Preliminary August 2021 traffic figures released by the Association of Asia-Pacific Airlines (AAPA) showed that international air cargo markets remained resilient, propelled by ongoing expansion in e-commerce and demand for intermediate goods. On the other hand, severe weakness in international air travel persisted, as governments maintained strict border control measures amid the escalation in COVID-19 cases across the region.
For the month of August, the 1.4 million international passengers carried by the region’s airlines was just 4 percent of the 34 million registered in August 2019, underscoring the continued absence of a revival in demand, in stark contrast to the summer months prior to the onset of this global health crisis. With available seat capacity averaging 13.7 percent of pre-pandemic levels, the international passenger load factor remained under pressure, averaging just 34.7 percent in August.
Supply congestion in major exporting ports such as in China increased demand for the transportation of merchandise by air, contributing to the 26 percent year-on-year growth in international air cargo demand as measured in freight tonne kilometres (FTK) in August. Despite the supportive demand conditions, limited bellyhold space resulting from the low number of flights continued to constrain freight capacity, which saw a comparatively slower 17.8 percent year-on-year increase. As a result, the average international freight load factor of 76 percent for the month was close to the historical high achieved in July.

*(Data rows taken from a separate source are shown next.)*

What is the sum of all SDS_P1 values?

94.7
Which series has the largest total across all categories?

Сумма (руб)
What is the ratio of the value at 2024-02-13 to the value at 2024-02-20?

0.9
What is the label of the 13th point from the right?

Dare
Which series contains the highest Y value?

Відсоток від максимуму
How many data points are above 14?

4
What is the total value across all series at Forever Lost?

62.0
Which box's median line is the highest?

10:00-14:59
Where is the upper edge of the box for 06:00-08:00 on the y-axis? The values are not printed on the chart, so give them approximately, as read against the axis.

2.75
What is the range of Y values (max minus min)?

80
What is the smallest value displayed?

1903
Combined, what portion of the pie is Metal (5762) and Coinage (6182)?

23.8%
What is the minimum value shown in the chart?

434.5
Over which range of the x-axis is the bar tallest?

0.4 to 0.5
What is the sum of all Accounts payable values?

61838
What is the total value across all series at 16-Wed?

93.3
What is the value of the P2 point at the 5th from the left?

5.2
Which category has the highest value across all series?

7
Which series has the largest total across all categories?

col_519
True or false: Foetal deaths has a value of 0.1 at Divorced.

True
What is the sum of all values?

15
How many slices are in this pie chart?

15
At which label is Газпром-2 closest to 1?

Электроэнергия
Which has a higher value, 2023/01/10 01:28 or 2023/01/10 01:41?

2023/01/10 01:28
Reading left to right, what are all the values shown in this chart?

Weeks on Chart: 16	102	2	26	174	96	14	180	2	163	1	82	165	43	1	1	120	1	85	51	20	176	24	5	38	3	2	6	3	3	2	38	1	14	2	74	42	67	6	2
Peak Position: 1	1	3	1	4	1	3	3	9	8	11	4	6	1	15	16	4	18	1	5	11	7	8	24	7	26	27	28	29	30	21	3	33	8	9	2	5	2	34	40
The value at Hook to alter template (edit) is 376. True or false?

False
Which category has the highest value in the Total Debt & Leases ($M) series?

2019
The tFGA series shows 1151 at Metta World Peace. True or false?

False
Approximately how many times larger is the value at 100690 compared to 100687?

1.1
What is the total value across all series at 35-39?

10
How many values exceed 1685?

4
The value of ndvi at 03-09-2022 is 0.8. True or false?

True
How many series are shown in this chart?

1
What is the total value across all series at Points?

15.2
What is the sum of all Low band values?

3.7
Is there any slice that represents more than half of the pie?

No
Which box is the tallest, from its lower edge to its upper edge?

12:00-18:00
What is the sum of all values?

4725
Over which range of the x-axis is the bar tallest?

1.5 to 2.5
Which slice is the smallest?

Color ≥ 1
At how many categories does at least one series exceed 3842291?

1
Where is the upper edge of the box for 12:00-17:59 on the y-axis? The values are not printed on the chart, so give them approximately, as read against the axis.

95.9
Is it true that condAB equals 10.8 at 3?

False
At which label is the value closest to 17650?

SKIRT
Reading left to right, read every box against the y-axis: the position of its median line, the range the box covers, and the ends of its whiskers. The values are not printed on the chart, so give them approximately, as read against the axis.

Commenting on the results, Subhas Menon, AAPA director general, said, “International travel markets in Asia have been in stasis, while gradual recovery has resumed in other regions. Meanwhile, air freight demand continues to drive the region’s airline operations. While the spread of the highly contagious Delta variant indicates there is no immediate end in sight to the global pandemic, the acceleration in domestic vaccination roll-outs in a number of Asian economies is a positive step towards the resumption of air travel, as seen in the progressive relaxation of border controls in some countries. Indeed, some governments in the region have begun to pave the way with the recent reopening of selected destinations to domestic and international arrivals.”
“Nevertheless, vaccination inequity remains a major stumbling block to the reopening of borders in the region, especially in places that have little to no access to vaccines. With travel and tourism as key contributors to many of the region’s economies, the lack of progress on this front will continue to impact the many livelihoods that depend on these sectors,” Menon said. “In addition to accelerating access to vaccines, we also call on governments to refrain from unilateral border measures that will only serve to hinder the much needed recovery of air travel and the wider economy. AAPA continues to advocate for an objective risk-based basis for the easing of border restrictions for quarantine-free travel, in line with WHO and ICAO guidelines.”